If religion means pursuing our ultimate final end, who is God, then it is He who is the “basic good,” not religion. The goodness of a means is borrowed from the end that it serves. A religion that perverts the capacity to seek our ultimate final end by turning us away from God instead of toward Him is not a lesser good – a lesser participation in “the good of religion” – but an actual evil. For that is what evil is: A privation or disorder in something that would otherwise have been good. The reason why liberty within the bounds of a just public order must be granted even perverted religions is not that they too are good, but that without such liberty we lack even the chance to discover our errors without misdirection from tyrants.

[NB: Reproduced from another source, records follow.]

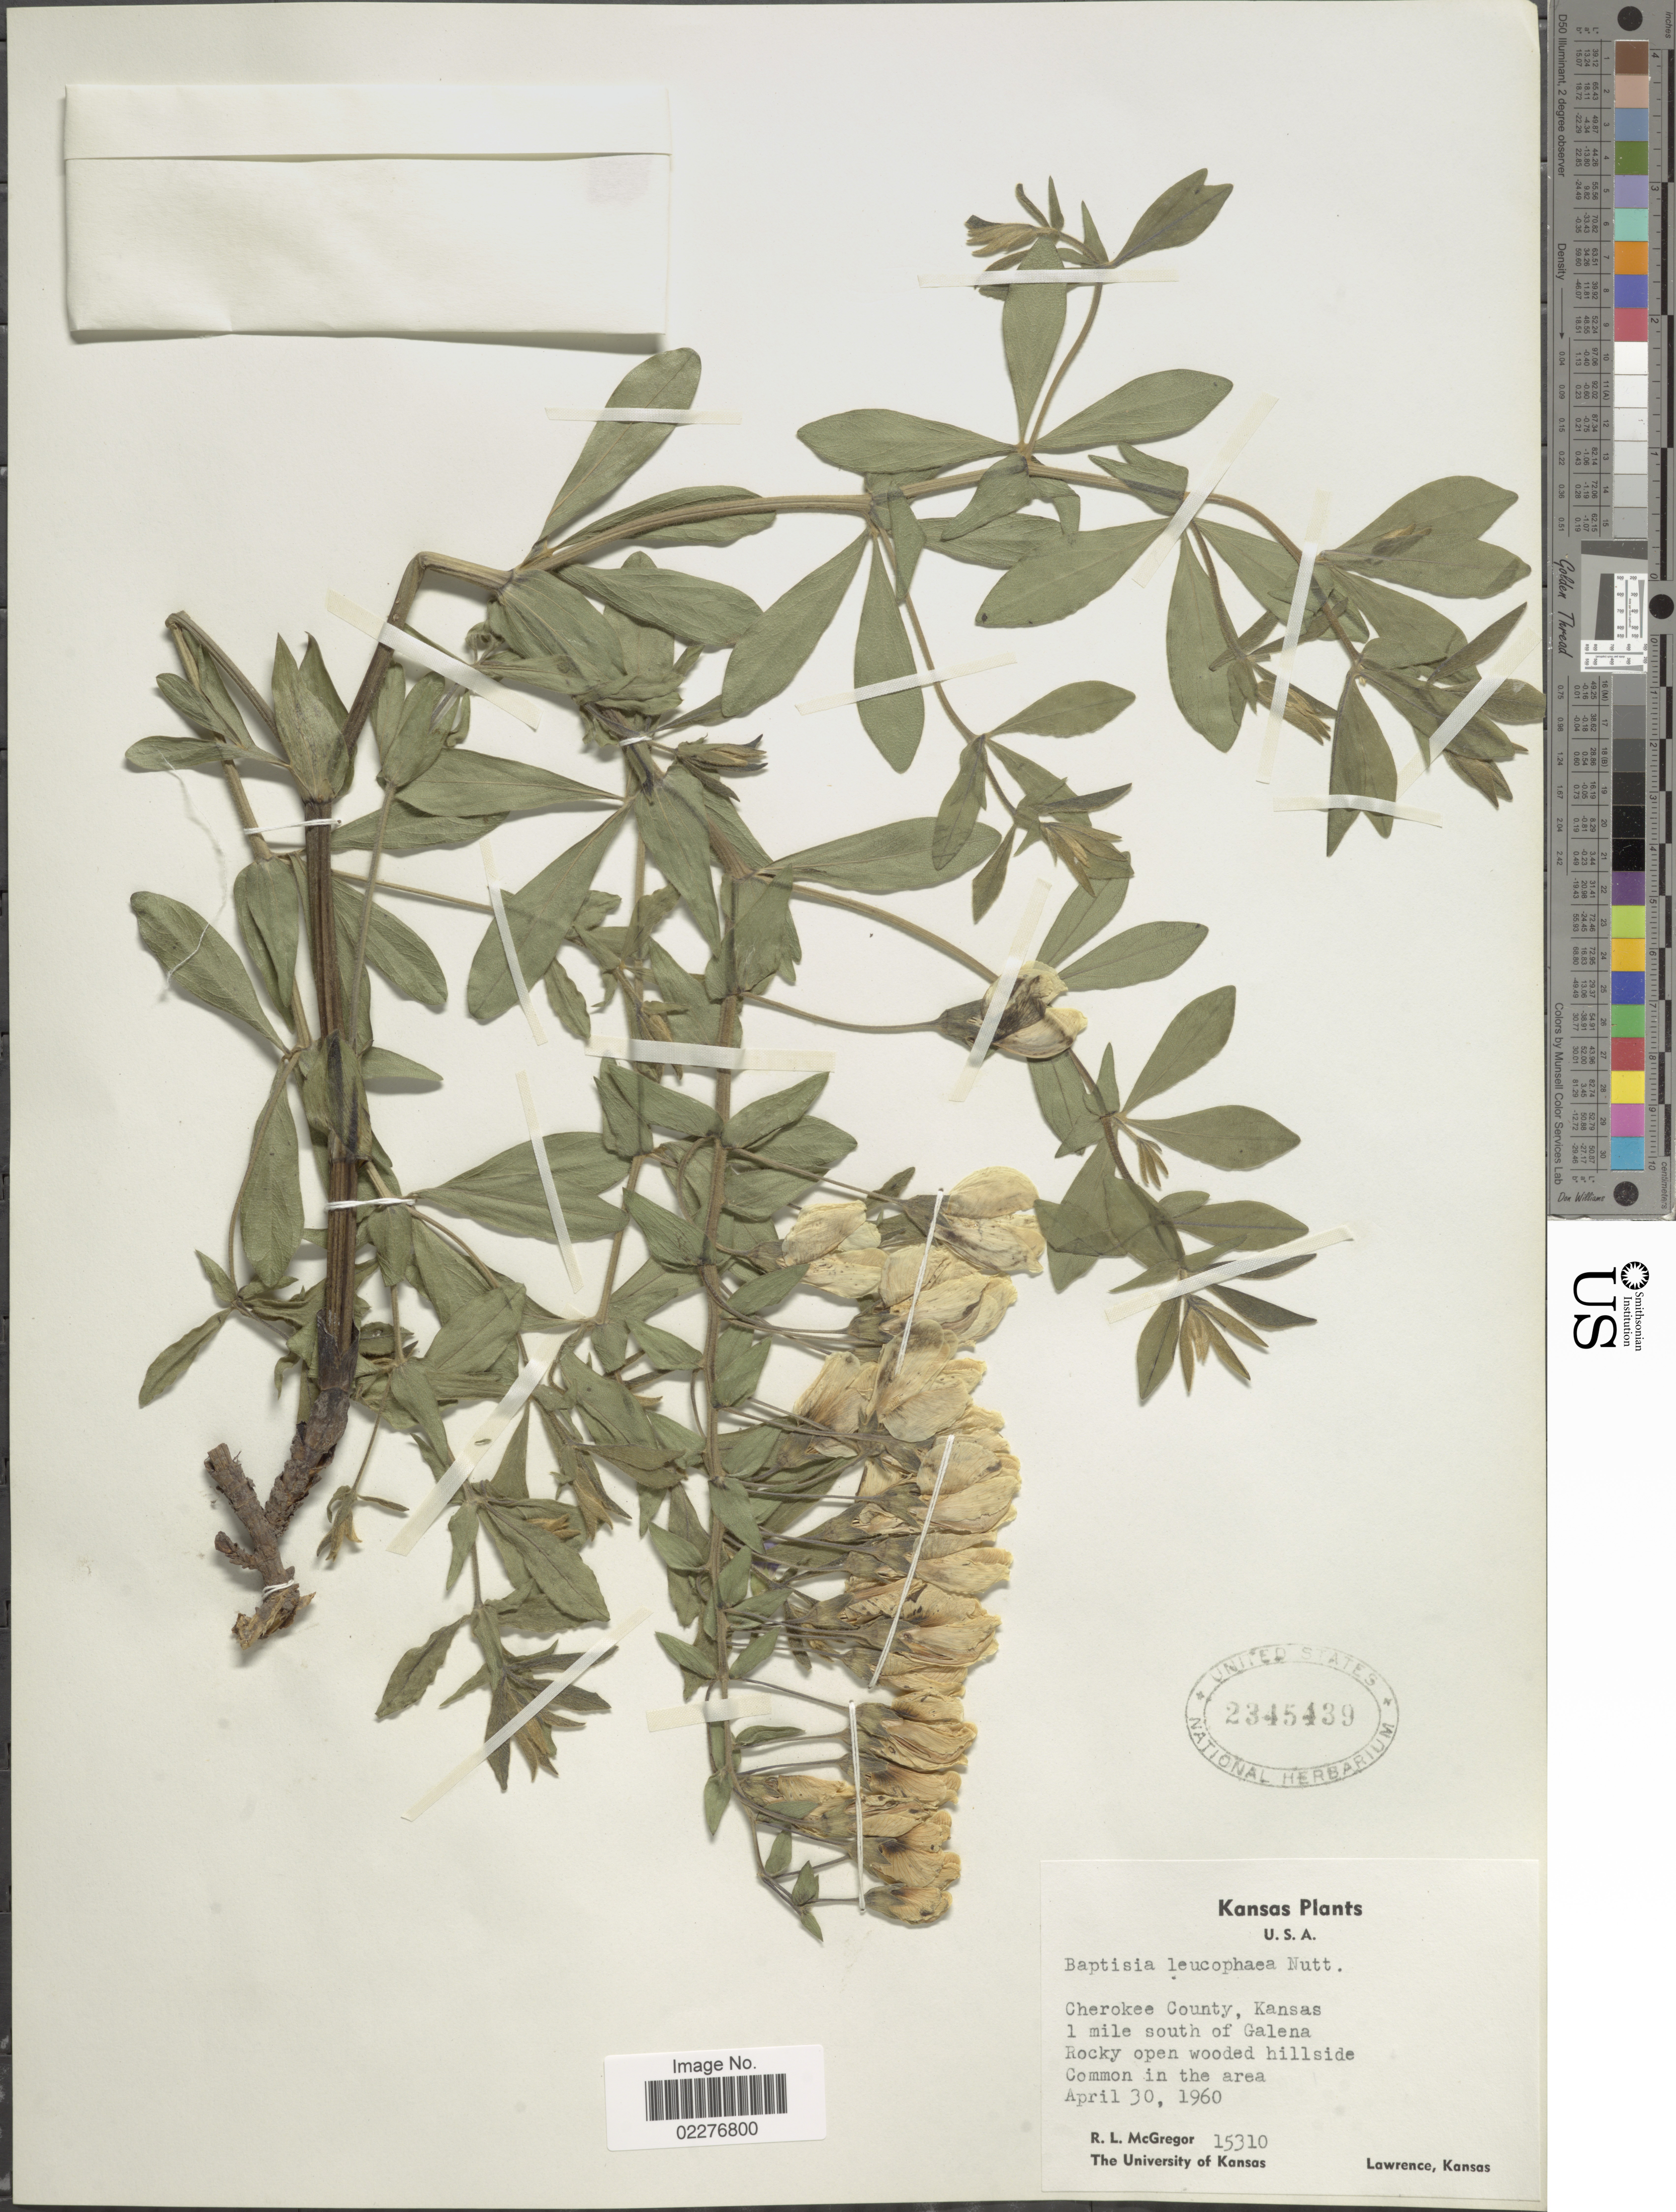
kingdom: Plantae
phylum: Tracheophyta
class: Magnoliopsida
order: Fabales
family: Fabaceae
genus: Baptisia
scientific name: Baptisia leucophaea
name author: Nutt.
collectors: R. McGregor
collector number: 15310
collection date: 1960-04-30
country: United States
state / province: Kansas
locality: Cherokee County, 1 mile south of Galena, Rocky open wooded hillside, Common in the area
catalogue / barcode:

While we are at it, let us consider the Godward longing that moves us to participate in religion. Certainly this longing has a nobility of its own. Lesser creatures are not capable of it; we have it because we are made in the image of God. But the perversion of the best is the worst. When a pro-abortion demonstrator at the Texas state capitol was caught on video sardonically saying “Hail, Satan,” it was not a moment of diminished nobility but a horror.
Basic goods theory holds that none of the goods it considers basic is more important than any other, just because none of them is a means to any other. For example, it holds that neither play nor friendship is more important, because play is not merely a means to friendship, nor is friendship merely a means to play. But this is a non sequitur. From the premise that one thing is not a means to another, it does not follow that neither is more important.
Thomas Aquinas held that the fact that God is our ultimate final end is demonstrable by reason. If this is true, then seeking Him is plainly most important. Revelation concurs: “Seek first his kingdom and his righteousness, and all these things shall be yours as well.”